A few months after I started The Lunch Tray, I read an article about a woman named Dana Woldow, a parent of children in the San Francisco public schools who, along with other dedicated parents, had successfully reformed the school food in her area. The accomplishments described were impressive — all junk food gone from the a la carte line and vending machines, sodas banned, improved federal meals — and I immediately tracked down Dana and arranged a phone call to see if these sorts of changes could be made in my own Houston district.

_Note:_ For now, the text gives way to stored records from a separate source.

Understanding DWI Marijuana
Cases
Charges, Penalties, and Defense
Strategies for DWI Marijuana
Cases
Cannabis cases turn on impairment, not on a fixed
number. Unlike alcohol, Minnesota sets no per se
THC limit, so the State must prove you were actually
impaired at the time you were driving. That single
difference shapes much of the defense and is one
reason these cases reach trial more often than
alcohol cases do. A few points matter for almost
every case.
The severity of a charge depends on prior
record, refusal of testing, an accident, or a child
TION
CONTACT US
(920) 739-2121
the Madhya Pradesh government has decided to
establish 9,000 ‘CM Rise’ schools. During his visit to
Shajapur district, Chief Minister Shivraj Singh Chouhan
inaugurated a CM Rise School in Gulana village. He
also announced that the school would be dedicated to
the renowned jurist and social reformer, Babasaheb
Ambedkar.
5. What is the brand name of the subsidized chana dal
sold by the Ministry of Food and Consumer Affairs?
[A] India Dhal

On that call, Dana was remarkably generous with her hard-earned knowledge, but she was also a realist. Rather than passing herself off as some sort of miracle worker, or trying to sell me on a simple five-step plan she’d come up with, she made it clear to me that improving school food cannot happen without lots of hard work and, most importantly, without funding; in her case, San Francisco’s board of education is willing to kick in significant money each year to cover the costs of the improved school food.
Since that first call, I’ve turned to Dana often to get her well-informed take on school food reform issues (most recently after reading about the Chicago school food “miracle” reported in the Chicago Tribune). Her answers, and her occasional guest posts on The Lunch Tray (such as the widely-circulated “How to Know if Your School Can Do What Another School Does“), have been invaluable to me — as I hope they’ve been to TLT readers as well.

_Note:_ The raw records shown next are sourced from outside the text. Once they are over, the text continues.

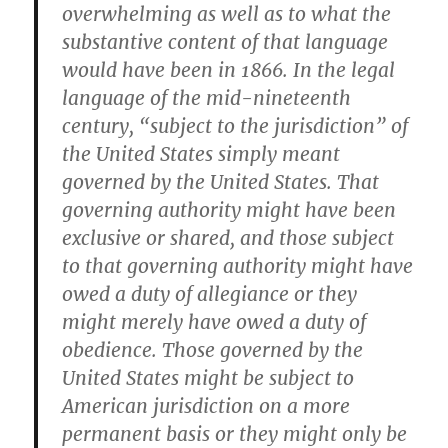
overwhelming as well as to what the
substantive content of that language
would have been in 1866. In the legal
language of the mid-nineteenth
century, “subject to the jurisdiction” of
the United States simply meant
governed by the United States. That
governing authority might have been
exclusive or shared, and those subject
to that governing authority might have
owed a duty of allegiance or they
might merely have owed a duty of
obedience. Those governed by the
United States might be subject to
American jurisdiction on a more
permanent basis or they might only be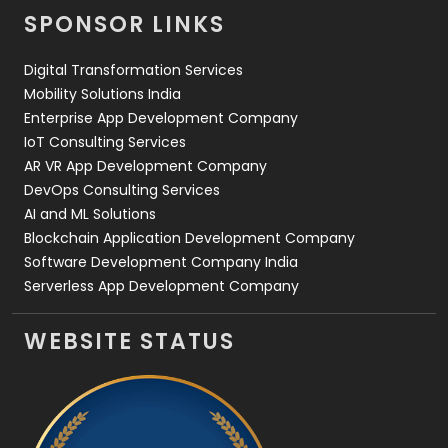
SPONSOR LINKS
Web Design
152
Digital Transformation Services
Web Development
169
Mobility Solutions India
Enterprise App Development Company
IoT Consulting Services
AR VR App Development Company
DevOps Consulting Services
AI and ML Solutions
Blockchain Application Development Company
Software Development Company India
Serverless App Development Company
WEBSITE STATUS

This is all a long way of explaining why I am SO excited that Dana and her fellow California school food reformers have now put all of their knowledge, advice and resources into a single, free website called PEACHSF.org. The acronym stands for “Parents Educators & Advocates Connection for Healthy School Food,” and the site is designed “to provide a roadmap for parents and others wanting to get started making changes in their own communities, as well as steering them away from common myths and misunderstandings that can waste their time and energy.”

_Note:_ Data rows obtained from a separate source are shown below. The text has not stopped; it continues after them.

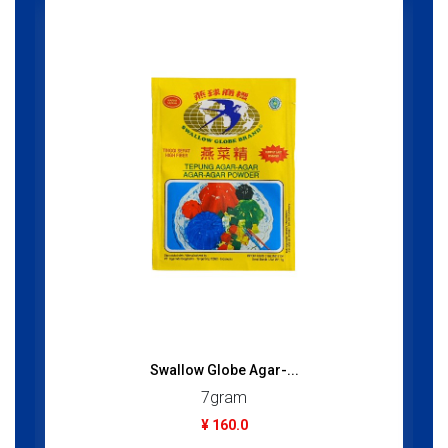
Swallow Globe Agar-...
7gram
¥ 160.0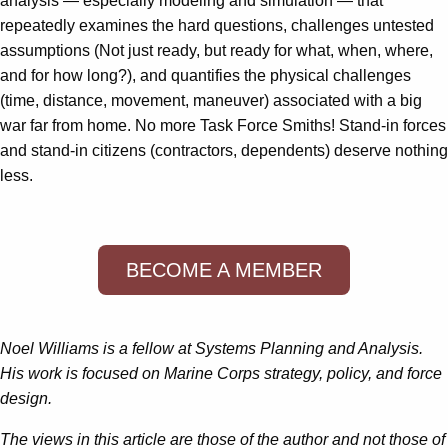
analysis — especially modeling and simulation — that
repeatedly examines the hard questions, challenges untested
assumptions (Not just ready, but ready for what, when, where,
and for how long?), and quantifies the physical challenges
(time, distance, movement, maneuver) associated with a big
war far from home. No more Task Force Smiths! Stand-in forces
and stand-in citizens (contractors, dependents) deserve nothing
less.
BECOME A MEMBER
Noel Williams is a fellow at Systems Planning and Analysis.
His work is focused on Marine Corps strategy, policy, and force
design.
The views in this article are those of the author and not those of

PEACHSF’s straightforward philosophy appears on its “What We Believe Page,” and includes these common sense propositions:
- “We believe in being honest about what it takes to fix school food. We don’t believe in magical thinking, or that it just takes the will to fix the problem – it also takes a whole lot of money and enormous effort.”
- “We believe that the National School Lunch Program and the School Breakfast Program are almost criminally underfunded by the federal government.”
- “We believe that more money is needed for school meal programs, because healthier food like fresh fruits and vegetables, whole grains, and lean unprocessed meat costs more than corn dogs, fried potatoes and fruit turnovers.”
Amen to all that.
The site includes detailed but reader-friendly advice categorized as “First Steps,” “Building Support ” and “Taking Action,” with articles like “How to Make Friends with Your Nutrition Services Director” (which premiered here on The Lunch Tray a few weeks back), “Banning Sodas in Your School: A Short Organizing Guide” and “Where Do We Start? How to Tackle School Meals 101.” PEACHSF also has an online form for asking your own questions of Dana and her team of experts, as well as a page for sharing success stories..
As a blogger who tackles school food reform questions, among other topics, I feel a real sense of relief that this website now exists. Instead of trying to reinvent the wheel by gathering and synthesizing resources from all over the place when school food reform issues come up, I’m going to be able to simply say, “Visit PEACHSF.org for more information.”
What ever will I do with all my free time?
Jenny Johnson says
Thanks, looking forward to visiting the site.
Feeling discouraged about the school funding issue this morning after reading various depressing articles in the Chron. Wondering how, in this era of teacher cuts and class sizes, we will ever get things on the right track again—both with food and all the rest of it.
Thoughts?
Bettina Elias Siegel says
Well, the good news (sort of) is that the meal program is federally funded and therefore escapes the budget horror going on in TX right now. The bad news, though, is that now is clearly not the time to go to the school board and ask for any additional money to improve the status quo. That said, I’m not sure we ever had the political will here to do that, as Dana was able to marshal in a place like San Francisco. Grr.
Maggie says
The PEACHSF site looks great. I appreciate the fact that the folks involved acknowledge the challenges without a lot of drama and hype, which sometimes seems common.